On Wednesday evening, October 23, at 7:00 p.m., the Southborough Public Library will host a mystery author panel: “The Mysterious Secrets of Mystery Writing.”
Three female authors will share their insights on the creative process for writing mysteries. The panel will be moderated by Southborough’s own Steve Ulfelder, best selling author of the Conway Sax mystery series.
The panelists are:
- Frankie Y. Bailey – Bailey is a criminal justice professor at University at Albany (SUNY), specializing in crime and American culture (crime history, and mass media/popular culture). Her mystery series features crime historian Lizzie Stuart, most recently in “Forty Acres and a Soggy Grave” (July 2011). Her new book, “The Red Queen Dies,” is a near-future police procedural set in Albany, NY in 2019. Bailey is a former Executive Vice President of Mystery Writers of America, and the Immediate Past President of Sisters in Crime, an organization devoted to the professional development and advancement of women crime writers to achieve equality in the industry.
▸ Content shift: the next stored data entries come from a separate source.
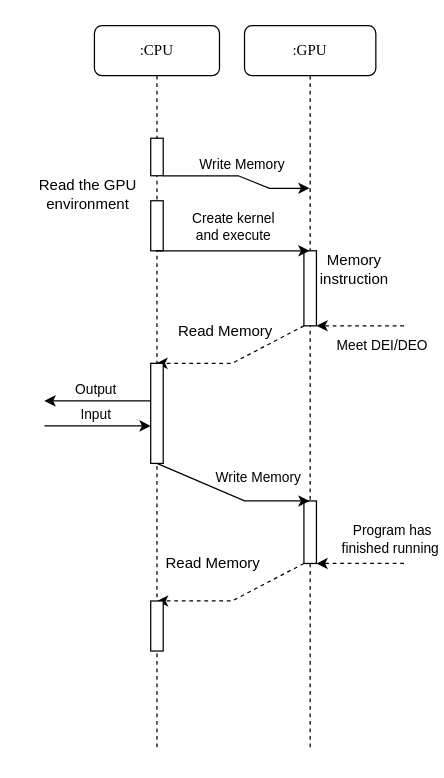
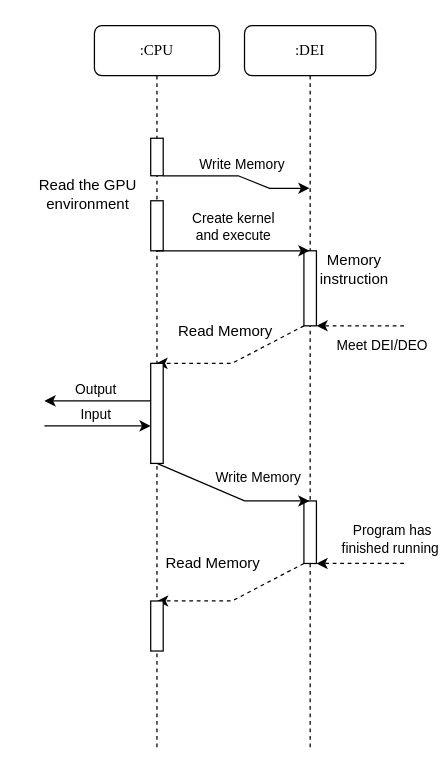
  <mxCell id="0" />
  <mxCell id="1" parent="0" />
- <mxCell id="2" value=":GPU" style="shape=umlLifeline;perimeter=lifelinePerimeter;whiteSpace=wrap;html=1;container=1;collapsible=0;recursiveResize=0;outlineConnect=0;rounded=1;shadow=0;comic=0;labelBackgroundColor=none;strokeWidth=1;fontFamily=Verdana;fontSize=12;align=center;" parent="1" vertex="1"><mxGeometry x="195" y="20" width="105" height="580" as="geometry" /></mxCell>
+ <mxCell id="2" value=":DEI" style="shape=umlLifeline;perimeter=lifelinePerimeter;whiteSpace=wrap;html=1;container=1;collapsible=0;recursiveResize=0;outlineConnect=0;rounded=1;shadow=0;comic=0;labelBackgroundColor=none;strokeWidth=1;fontFamily=Verdana;fontSize=12;align=center;" parent="1" vertex="1"><mxGeometry x="195" y="20" width="105" height="580" as="geometry" /></mxCell>
  <mxCell id="3" value="" style="html=1;points=[];perimeter=orthogonalPerimeter;rounded=0;shadow=0;comic=0;labelBackgroundColor=none;strokeWidth=1;fontFamily=Verdana;fontSize=12;align=center;" parent="2" vertex="1"><mxGeometry x="47.5" y="180" width="10" height="60" as="geometry" /></mxCell>
  <mxCell id="4" value="Memory instruction" style="text;html=1;strokeColor=none;fillColor=none;align=center;verticalAlign=middle;whiteSpace=wrap;rounded=0;" vertex="1" parent="2"><mxGeometry x="57.5" y="180" width="60" height="30" as="geometry" /></mxCell>
  <mxCell id="5" value="" style="html=1;points=[];perimeter=orthogonalPerimeter;outlineConnect=0;targetShapes=umlLifeline;portConstraint=eastwest;newEdgeStyle={&quot;edgeStyle&quot;:&quot;elbowEdgeStyle&quot;,&quot;elbow&quot;:&quot;vertical&quot;,&quot;curved&quot;:0,&quot;rounded&quot;:0};" vertex="1" parent="2"><mxGeometry x="47.5" y="380" width="10" height="50" as="geometry" /></mxCell>
  <mxCell id="6" value="" style="endArrow=classic;html=1;rounded=0;exitX=0.463;exitY=1.031;exitDx=0;exitDy=0;exitPerimeter=0;dashed=1;" edge="1" parent="2" target="12"><mxGeometry width="50" height="50" relative="1" as="geometry"><mxPoint x="47.5" y="240" as="sourcePoint" /><mxPoint x="-74.386" y="240" as="targetPoint" /><Array as="points"><mxPoint x="-10" y="270" /></Array></mxGeometry></mxCell>
  <mxCell id="7" value="" style="endArrow=classic;html=1;rounded=0;dashed=1;" edge="1" parent="2"><mxGeometry width="50" height="50" relative="1" as="geometry"><mxPoint x="127.5" y="240" as="sourcePoint" /><mxPoint x="57.5" y="240" as="targetPoint" /></mxGeometry></mxCell>
  <mxCell id="8" value="Meet DEI/DEO" style="edgeLabel;html=1;align=center;verticalAlign=middle;resizable=0;points=[];" vertex="1" connectable="0" parent="7"><mxGeometry x="-0.09" relative="1" as="geometry"><mxPoint x="14" y="15" as="offset" /></mxGeometry></mxCell>
  <mxCell id="9" value="" style="endArrow=classic;html=1;rounded=0;exitX=0.463;exitY=1.031;exitDx=0;exitDy=0;exitPerimeter=0;dashed=1;" edge="1" parent="2"><mxGeometry width="50" height="50" relative="1" as="geometry"><mxPoint x="47.5" y="430" as="sourcePoint" /><mxPoint x="-70" y="460" as="targetPoint" /><Array as="points"><mxPoint x="-10" y="460" /></Array></mxGeometry></mxCell>
  <mxCell id="10" value="" style="endArrow=classic;html=1;rounded=0;dashed=1;" edge="1" parent="2"><mxGeometry width="50" height="50" relative="1" as="geometry"><mxPoint x="127.5" y="430" as="sourcePoint" /><mxPoint x="57.5" y="430" as="targetPoint" /></mxGeometry></mxCell>
  <mxCell id="11" value="Program has &lt;br&gt;finished running&amp;nbsp;" style="edgeLabel;html=1;align=center;verticalAlign=middle;resizable=0;points=[];" vertex="1" connectable="0" parent="10"><mxGeometry x="-0.09" relative="1" as="geometry"><mxPoint x="22" y="-20" as="offset" /></mxGeometry></mxCell>
  <mxCell id="12" value=":CPU" style="shape=umlLifeline;perimeter=lifelinePerimeter;whiteSpace=wrap;html=1;container=1;collapsible=0;recursiveResize=0;outlineConnect=0;rounded=1;shadow=0;comic=0;labelBackgroundColor=none;strokeWidth=1;fontFamily=Verdana;fontSize=12;align=center;" parent="1" vertex="1"><mxGeometry x="75" y="20" width="100" height="580" as="geometry" /></mxCell>
  <mxCell id="13" value="" style="html=1;points=[];perimeter=orthogonalPerimeter;rounded=0;shadow=0;comic=0;labelBackgroundColor=none;strokeWidth=1;fontFamily=Verdana;fontSize=12;align=center;" parent="12" vertex="1"><mxGeometry x="45" y="140" width="10" height="40" as="geometry" /></mxCell>
  <mxCell id="14" value="" style="html=1;points=[];perimeter=orthogonalPerimeter;outlineConnect=0;targetShapes=umlLifeline;portConstraint=eastwest;newEdgeStyle={&quot;edgeStyle&quot;:&quot;elbowEdgeStyle&quot;,&quot;elbow&quot;:&quot;vertical&quot;,&quot;curved&quot;:0,&quot;rounded&quot;:0};" vertex="1" parent="12"><mxGeometry x="45" y="270" width="10" height="80" as="geometry" /></mxCell>
  <mxCell id="15" value="" style="endArrow=classic;html=1;rounded=0;verticalAlign=top;horizontal=0;" edge="1" parent="12"><mxGeometry width="50" height="50" relative="1" as="geometry"><mxPoint x="45" y="300" as="sourcePoint" /><mxPoint x="-40" y="300" as="targetPoint" /></mxGeometry></mxCell>
  <mxCell id="16" value="Output" style="edgeLabel;html=1;align=center;verticalAlign=middle;resizable=0;points=[];" vertex="1" connectable="0" parent="15"><mxGeometry x="0.027" relative="1" as="geometry"><mxPoint x="-1" y="-10" as="offset" /></mxGeometry></mxCell>
  <mxCell id="17" value="" style="endArrow=classic;html=1;rounded=0;" edge="1" parent="12"><mxGeometry width="50" height="50" relative="1" as="geometry"><mxPoint x="-40" y="320" as="sourcePoint" /><mxPoint x="45" y="320.0" as="targetPoint" /></mxGeometry></mxCell>
  <mxCell id="18" value="Input" style="edgeLabel;html=1;align=center;verticalAlign=middle;resizable=0;points=[];" vertex="1" connectable="0" parent="17"><mxGeometry x="0.099" relative="1" as="geometry"><mxPoint x="-7" y="-10" as="offset" /></mxGeometry></mxCell>
  <mxCell id="19" value="" style="html=1;points=[];perimeter=orthogonalPerimeter;outlineConnect=0;targetShapes=umlLifeline;portConstraint=eastwest;newEdgeStyle={&quot;edgeStyle&quot;:&quot;elbowEdgeStyle&quot;,&quot;elbow&quot;:&quot;vertical&quot;,&quot;curved&quot;:0,&quot;rounded&quot;:0};" vertex="1" parent="12"><mxGeometry x="45" y="90" width="10" height="30" as="geometry" /></mxCell>
  <mxCell id="20" value="" style="html=1;points=[];perimeter=orthogonalPerimeter;outlineConnect=0;targetShapes=umlLifeline;portConstraint=eastwest;newEdgeStyle={&quot;edgeStyle&quot;:&quot;elbowEdgeStyle&quot;,&quot;elbow&quot;:&quot;vertical&quot;,&quot;curved&quot;:0,&quot;rounded&quot;:0};" vertex="1" parent="12"><mxGeometry x="45" y="460" width="10" height="40" as="geometry" /></mxCell>
  <mxCell id="21" value="" style="endArrow=classic;html=1;rounded=0;" edge="1" parent="1" source="12" target="2"><mxGeometry width="50" height="50" relative="1" as="geometry"><mxPoint x="185" y="230" as="sourcePoint" /><mxPoint x="295" y="270" as="targetPoint" /><Array as="points"><mxPoint x="195" y="200" /></Array></mxGeometry></mxCell>
  <mxCell id="22" value="Create kernel &lt;br&gt;and execute" style="edgeLabel;html=1;align=center;verticalAlign=middle;resizable=0;points=[];" vertex="1" connectable="0" parent="21"><mxGeometry x="-0.243" y="3" relative="1" as="geometry"><mxPoint x="15" y="-17" as="offset" /></mxGeometry></mxCell>
  <mxCell id="23" value="" style="endArrow=classic;html=1;rounded=0;" edge="1" parent="1" target="2"><mxGeometry width="50" height="50" relative="1" as="geometry"><mxPoint x="125" y="370" as="sourcePoint" /><mxPoint x="247" y="370" as="targetPoint" /><Array as="points"><mxPoint x="195" y="400" /></Array></mxGeometry></mxCell>
  <mxCell id="24" value="Write Memory" style="edgeLabel;html=1;align=center;verticalAlign=middle;resizable=0;points=[];" vertex="1" connectable="0" parent="23"><mxGeometry x="-0.243" y="3" relative="1" as="geometry"><mxPoint x="34" y="-6" as="offset" /></mxGeometry></mxCell>
  <mxCell id="25" value="Read the GPU environment" style="text;html=1;strokeColor=none;fillColor=none;align=center;verticalAlign=middle;whiteSpace=wrap;rounded=0;" vertex="1" parent="1"><mxGeometry x="20" y="140" width="100" height="30" as="geometry" /></mxCell>
  <mxCell id="26" value="" style="endArrow=classic;html=1;rounded=0;" edge="1" parent="1" source="19" target="2"><mxGeometry width="50" height="50" relative="1" as="geometry"><mxPoint x="120" y="140" as="sourcePoint" /><mxPoint x="242" y="140" as="targetPoint" /><Array as="points"><mxPoint x="190" y="140" /><mxPoint x="215" y="150" /></Array></mxGeometry></mxCell>
  <mxCell id="27" value="Write Memory" style="edgeLabel;html=1;align=center;verticalAlign=middle;resizable=0;points=[];" vertex="1" connectable="0" parent="26"><mxGeometry x="-0.243" y="3" relative="1" as="geometry"><mxPoint x="17" y="-7" as="offset" /></mxGeometry></mxCell>
  <mxCell id="28" value="Read Memory" style="text;html=1;strokeColor=none;fillColor=none;align=center;verticalAlign=middle;whiteSpace=wrap;rounded=0;" vertex="1" parent="1"><mxGeometry x="135" y="250" width="90" height="30" as="geometry" /></mxCell>
  <mxCell id="29" value="Read Memory" style="text;html=1;strokeColor=none;fillColor=none;align=center;verticalAlign=middle;whiteSpace=wrap;rounded=0;" vertex="1" parent="1"><mxGeometry x="125" y="435" width="90" height="30" as="geometry" /></mxCell>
- Toni L.P. Kelner / Leigh Perry – As herself, Kelner is the author of the Laura Fleming mysteries and the “Where Are They Now?” series. She also co-edits urban fantasy anthologies with Charlaine Harris. Their most recent is “An Apple for the Creature.” The Agatha Award award winner was also a nominee for the Anthony, the Macavity, and the Derringer Awards. Under her pen name, Leigh Perry, she recently debuted the Family Skeleton series for Berkley Prime Crime. Her latest book: “A Skeleton in the Family,” has just been published.
- Barbara Ross – Her new novel “Clammed Up” is being published by Kensington this fall. The book is the first of a new series of Maine Clambake Mysteries. Ross owns the former Seafarer Inn, with her husband, at the head of the harbor in Boothbay Harbor, Maine. Her first mystery novel, “The Death of an Ambitious Woman,” was published in 2010. Ross is the 2013 co-chair of The New England Crime Bake. She is also a co-editor/co-publisher at Level Best Books, producer of an award-winning anthology of crime stories by New England authors.
The event is free and open to the public. It is funded through a grant from the Southborough Cultural Arts Council, the local representative of the Massachusetts Cultural Council.